> [WHAT THE EXERCISE ASKS]: In the Father's Day passage, the writer of "The Shell Game" calls "falling out" a strange way to describe an argument but an apt one. In one to three sentences, explain why the writer finds the phrase apt.

"The most important thing a father can do for his children is to love their mother" - Father Theodore Hesburgh, longtime president of the University of Notre Dame.
Last Father’s Day my son gave me a gift of Tim Russert’s book Wisdom of Our Fathers the content of which as described by the publisher reads:
What does it really mean to be a good father? What did your father tell you, that has stayed with you throughout your life? Was there a lesson from him, a story, or a moment that helped to make you who you are? Is there a special memory that makes you smile when you least expect it?
The book records what daughters and sons wanted to tell Russert about their own fathers, most of whom were not super dads or heroes but ordinary men who were remembered and cherished for some of their best moments- of advice, tenderness, strength, honor, discipline, and occasional eccentricity. This book is for all fathers, young or old, who can learn from the men in these pages how to get it right, and to understand that sometimes it is the little gestures that can makethe big difference for your child. For some in this book, the appreciation came later than they would have liked. But as Wisdom of Our Fathers reminds us, it is never too late to embrace it.
A chapter in the book deals with stories of forgiveness. One of these entitled ‘The Shell Game’ reads as follows:
"Every birthday or Father's Day, I would buy Dad a bag of white pistachio nuts. We'd devour them together and then play tricks on each other by hiding bags of shells where the uneaten nuts used to be. How delighted he was when I fell for it and reached in to find a handful of shells! And I was delighted when I could trick him back.
The day before my 25th birthday, my father disowned me. We had a major falling out at Disney World, where dad and his new wife were treating us to a week's vacation. Falling out: a strange way to describe an argument but an apt way to describe the sensation of losing one's balance, of being catapulted out of childhood into a new and more frightening vision of the world and one's place in it. We were about to head off to a dinner show, the Hoop-Dee-Doo review, when Dad declared that my husband and I were "No longer part of this family unit." He summarily kicked us out of the hotel at Fort Wilderness village. It's hard to find a car to rent at Disney World on Christmas day.

> [DATASET EXTRACT]:
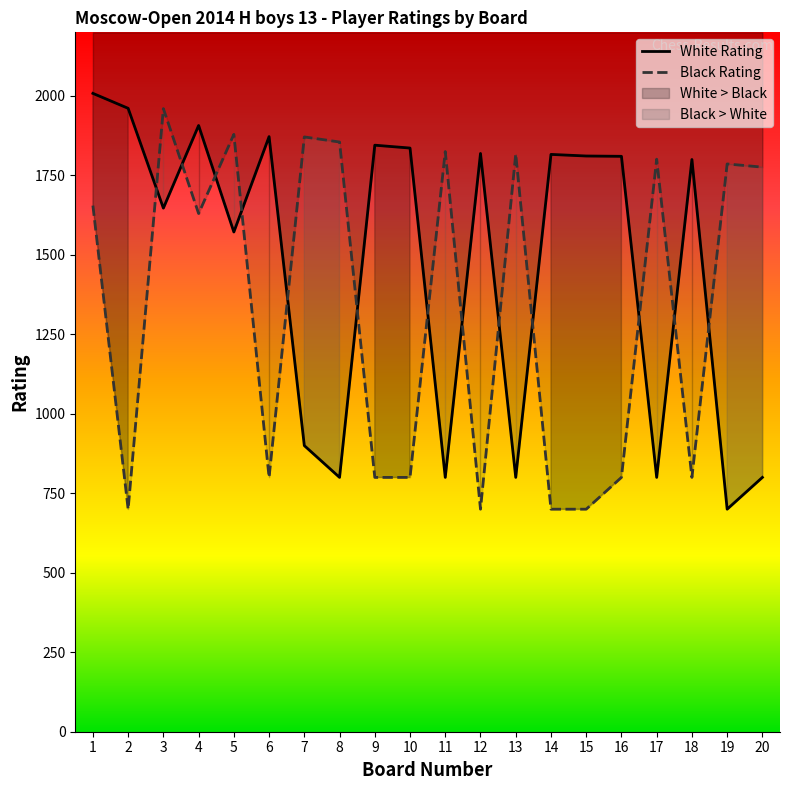

What is the total value across all series at 1?

3663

> [TASK RESULT]: The phrase fits because it describes the sensation of losing one's balance. It also captures being catapulted out of childhood into a new and more frightening vision of the world and of one's place in it.